Abstract:
Background. Prevention of new HIV infections is a critical imperative for South Africa; the prevention of mother-to-child transmission (PMTCT) is one of the most efficacious HIV prevention interventions. Objective. Assessment of a PMTCT programme to determine
missed opportunities. Setting. The Kouga local service area (LSA), bordering Nelson Mandela Bay Municipality (Port Elizabeth) in the Eastern Cape. Methods. An assessment was conducted in 2007 before implementing technical support for strengthening the PMTCT programme, including: interviews with 20 PMTCT managers, 4 maternity staff and 27 other health workers on service
provision, management, infrastructure, human resources and the health information system; 296 antenatal clinic users on their service perceptions; 70 HIV-positive women on HIV knowledge, infant feeding, coping, support and service perceptions; 8 representatives from community organisations and 101 traditional health practitioners (THPs). Observations were conducted during site visits to health facilities, and the District Health Information System (DHIS) data were reviewed. Results. Staff had high levels of awareness of HIV policies and most had received some relevant training.
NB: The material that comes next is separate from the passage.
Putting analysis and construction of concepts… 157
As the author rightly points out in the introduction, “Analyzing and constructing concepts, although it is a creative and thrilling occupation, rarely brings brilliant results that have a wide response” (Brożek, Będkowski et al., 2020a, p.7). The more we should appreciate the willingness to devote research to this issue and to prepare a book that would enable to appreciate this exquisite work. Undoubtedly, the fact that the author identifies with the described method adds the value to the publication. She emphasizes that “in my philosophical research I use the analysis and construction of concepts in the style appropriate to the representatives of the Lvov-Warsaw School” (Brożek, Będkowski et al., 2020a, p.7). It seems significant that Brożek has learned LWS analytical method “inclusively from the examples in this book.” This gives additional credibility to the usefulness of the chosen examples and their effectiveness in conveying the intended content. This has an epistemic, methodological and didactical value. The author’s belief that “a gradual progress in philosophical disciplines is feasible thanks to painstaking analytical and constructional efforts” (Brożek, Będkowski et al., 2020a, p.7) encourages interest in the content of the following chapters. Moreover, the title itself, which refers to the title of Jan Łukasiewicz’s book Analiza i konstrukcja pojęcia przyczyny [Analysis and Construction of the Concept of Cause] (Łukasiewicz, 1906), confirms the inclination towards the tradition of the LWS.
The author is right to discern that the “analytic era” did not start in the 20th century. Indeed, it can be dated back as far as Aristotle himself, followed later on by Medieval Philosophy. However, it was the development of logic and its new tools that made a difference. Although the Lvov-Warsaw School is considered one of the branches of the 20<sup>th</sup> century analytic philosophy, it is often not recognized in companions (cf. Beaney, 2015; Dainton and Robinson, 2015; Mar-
Nevirapine uptake varied by clinic, with an average of 56%. There were many missed opportunities for PMTCT, with 67% of pregnant women tested for HIV and only 43% of antenatal care
attendees tested during a previous pregnancy. Only 6% of HIV-positive women reported support group participation. Conclusions. Reducing missed opportunities for PMTCT requires strengthening of the formal health sector, intersectoral liaison, and greater community support. Priority areas that require strengthening in the formal health sector include HIV counselling and testing; family planning and nutrition counselling; infant follow-up; human resources; and monitoring and evaluation.